Peaceful Science mission is to encourage conversation around the grand question of what it means to be human. To support this mission, we plan to republish academically and historically important articles that have been deleted by other organizations. We asked our legal counsel to determine if copyright law prohibits us from republishing deleted articles without the original authors’ authorization. This is their response to us. They found that republishing deleted articles is “fair use,” closely aligned with the constitutional purpose of copyright law.
Fair Use (“fair use”) is one of the most significant ways the US Copyright Act allows persons, other than the copyright owner and its licensees, to use a copyrighted work without authorization. It is applicable in the situation of an academic debate where certain papers have been buried to obscure the academic record and avoid critique. To attempt to use copyright law as a shield against academic critique is contrary to the very purpose of copyright law.
As the Court said in the recent Google Books case:
Among the best recognized justifications for copying from another’s work is to provide comment on it or criticism of it. A taking from another author’s work for the purpose of making points that have no bearing on the original may well be fair use, but the taker would need to show a justification.1
As long as Peaceful Science’s points have bearing, they do not even need a justification, according to one court at least. But this memo will attempt to establish that there are many justifications, and many other courts (if not all), that would likely rule in Peaceful Science’s favor.
────────────────
[TASKS FOR THIS EXERCISE]
1) Transcribe the fair use memo from "As the Court" to "Peaceful Science’s favor.".
2) In the fair use memo, whom did Peaceful Science ask to determine whether copyright law prohibits republishing deleted articles without the original authors' authorization?
You won't need the data after this memo.

[DATA BELOW]
────────────────
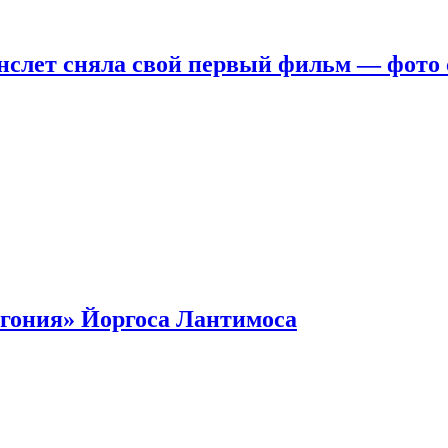
нслет сняла свой первый фильм — фото 
гония» Йоргоса Лантимоса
────────────────
[SOLUTIONS BELOW]
1)
As the Court said in the recent Google Books case:
Among the best recognized justifications for copying from another’s work is to provide comment on it or criticism of it. A taking from another author’s work for the purpose of making points that have no bearing on the original may well be fair use, but the taker would need to show a justification.1
As long as Peaceful Science’s points have bearing, they do not even need a justification, according to one court at least. But this memo will attempt to establish that there are many justifications, and many other courts (if not all), that would likely rule in Peaceful Science’s favor.

2) Its legal counsel.